(Source records)

+ + +

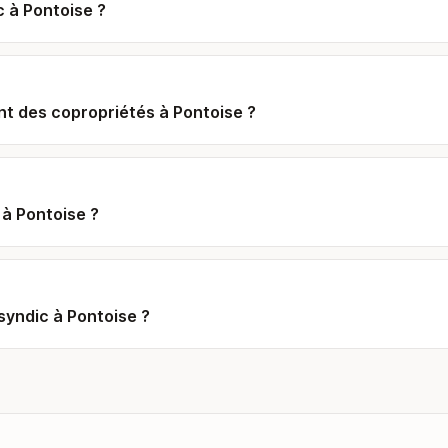
c à Pontoise ?
t des copropriétés à Pontoise ?
à Pontoise ?
yndic à Pontoise ?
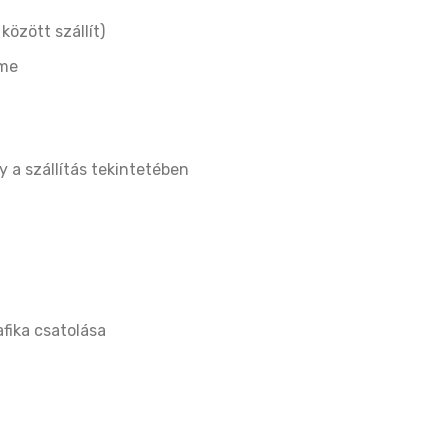
özött szállít)
íme
 a szállítás tekintetében
afika csatolása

+ + +

All of the lines above that carry the string "Pontoise" need to be found and copied.

c à Pontoise ?
t des copropriétés à Pontoise ?
à Pontoise ?
yndic à Pontoise ?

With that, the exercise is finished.